Ibrahima Diagne, Président de la ligue de Dakar de basketball “ Notre priorité c’est la petite catégorie et le mini basket ”

  • Date: 6 mai 2016

En prélude de la 43e édition de la finale de la coupe Saint Michel prévue
le samedi 7 mai prochain, Ibrahima Diagne, Président de la ligue de Dakar
de basketball s’est confié à la presse.

Dans cet entretien, Ibrahima Diagne
est revenu sur la finale de la coupe Saint Michel, les ambitions de la
ligue de Dakar de basketball, entre autres, sujets.

Le basket n’est pas très développé dans notre pays d’où la mise en place de la ligue de Dakar de basketball dont vous êtes le Président. Pouvez vous
d’abord nous expliquer le rôle de la ligue de Dakar de basketball ?
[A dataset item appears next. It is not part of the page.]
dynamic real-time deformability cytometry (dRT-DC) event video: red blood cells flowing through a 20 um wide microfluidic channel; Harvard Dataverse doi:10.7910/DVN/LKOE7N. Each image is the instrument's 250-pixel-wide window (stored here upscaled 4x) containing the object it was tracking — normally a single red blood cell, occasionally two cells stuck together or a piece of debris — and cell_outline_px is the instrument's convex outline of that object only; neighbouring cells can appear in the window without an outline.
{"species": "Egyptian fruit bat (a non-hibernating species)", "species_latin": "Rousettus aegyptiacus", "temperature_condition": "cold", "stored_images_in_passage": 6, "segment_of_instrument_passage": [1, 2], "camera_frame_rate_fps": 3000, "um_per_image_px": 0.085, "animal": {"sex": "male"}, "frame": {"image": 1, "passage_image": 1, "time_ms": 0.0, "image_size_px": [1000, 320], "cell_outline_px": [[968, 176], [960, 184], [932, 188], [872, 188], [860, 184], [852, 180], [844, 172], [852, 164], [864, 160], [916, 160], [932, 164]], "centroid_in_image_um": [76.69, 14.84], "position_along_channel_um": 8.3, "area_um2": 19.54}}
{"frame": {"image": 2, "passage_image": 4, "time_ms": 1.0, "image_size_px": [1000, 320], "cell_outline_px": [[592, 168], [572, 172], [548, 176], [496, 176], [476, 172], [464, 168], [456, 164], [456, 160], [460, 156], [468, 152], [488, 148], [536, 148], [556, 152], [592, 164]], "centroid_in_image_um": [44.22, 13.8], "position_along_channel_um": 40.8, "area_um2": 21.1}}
“ La ligue de Dakar de basket existe depuis je pense 1974. C’est un
démembrement de la fédération sénégalaise de basketball qui regroupe
l’ensemble des clubs de la région de Dakar. La ligue a en charge de
développer le basket à la base. Donc le développement du basket à la base
relève de notre responsabilité sachant que la fédération a, en perspective,
tout ce qui touche à l’organisation des compétitions à l’echelle nationale
mais aussi à l’accompagnement des équipes nationales. Donc nous, on doit
être aux cotés des clubs pour les organiser et de les permettre de faire
des compétitions à l’échelle régionale. Au total la ligue compte à peu près
34 clubs qui sont affiliés. Aujourd’hui, nous organisons des compétitions
de mini basket, des compétitions pour les petites catégories (minime, cadet
et junior) mais aussi nous organisons des coupes pour les catégories
seniors. Nous avons la coupe Saint Michel dont nous allons ce samedi 7 mai
jouer la 43e édition. Nous jouons aussi la coupe du maire de la ville de
Dakar en garçon et en fille. Nous jouons aussi la coupe IAM pour les
filles. Maintenant cette ligue ce qu’il faut rappeler et insister c’est
qu’elle est en train d’engager un tournant décisif suite à la
normalisation. Les deux dernières années le Sénégal a, dans le basket,
connu une structure d’exception c’était le comité de normalisation qui
gérait le basket. A Dakar c’était le comité régional de normalisation. Au
terme de cette normalisation une assemblée générale avait été organisée
pour mettre en place une nouvelle équipe à la tête de la ligue ”.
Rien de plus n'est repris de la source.